START Listed records

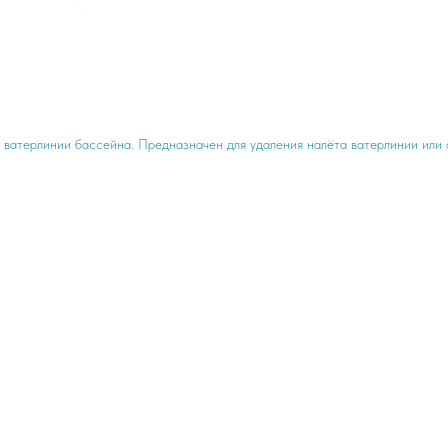
 ватерлинии бассейна. Предназначен для удаления налёта ватерлинии или 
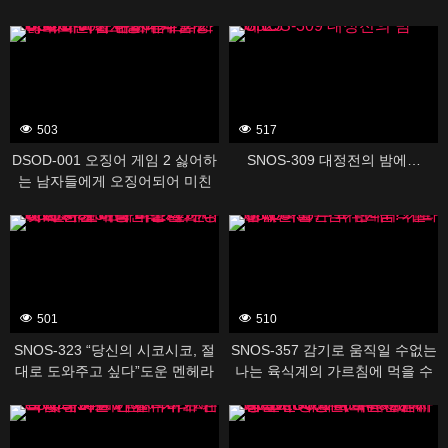
나. 이나모리 마사
순회
388367
388523
503
517
DSOD-001 오징어 게임 2 싫어하
SNOS-309 대정전의 밤에…
는 남자들에게 오징어되어 미친
큰 가슴 그녀. 미조노 와카 유라카
388527
388535
나 나카마루 미라이 마츠마루 카
스미 히라기 모미지
501
510
SNOS-323 “당신의 시코시코, 절
SNOS-357 감기로 움직일 수없는
대로 도와주고 싶다”도운 멘헤라
나는 육식계의 가르침에 먹을 수
미소녀가 나에게 완전 러브 의존!
버린다! ? 가와고에 니코
388537
388539
어떤 것도 시테 주는 이상한 애정
자위 지원 미타 마스즈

END Listed records

Work task: What is needed is a word-for-word restatement of the entries, minus any pictures.

Response below:
 ватерлинии бассейна. Предназначен для удаления налёта ватерлинии или 
나. 이나모리 마사
순회
388367
388523
503
517
DSOD-001 오징어 게임 2 싫어하
SNOS-309 대정전의 밤에…
는 남자들에게 오징어되어 미친
큰 가슴 그녀. 미조노 와카 유라카
388527
388535
나 나카마루 미라이 마츠마루 카
스미 히라기 모미지
501
510
SNOS-323 “당신의 시코시코, 절
SNOS-357 감기로 움직일 수없는
대로 도와주고 싶다”도운 멘헤라
나는 육식계의 가르침에 먹을 수
미소녀가 나에게 완전 러브 의존!
버린다! ? 가와고에 니코
388537
388539
어떤 것도 시테 주는 이상한 애정
자위 지원 미타 마스즈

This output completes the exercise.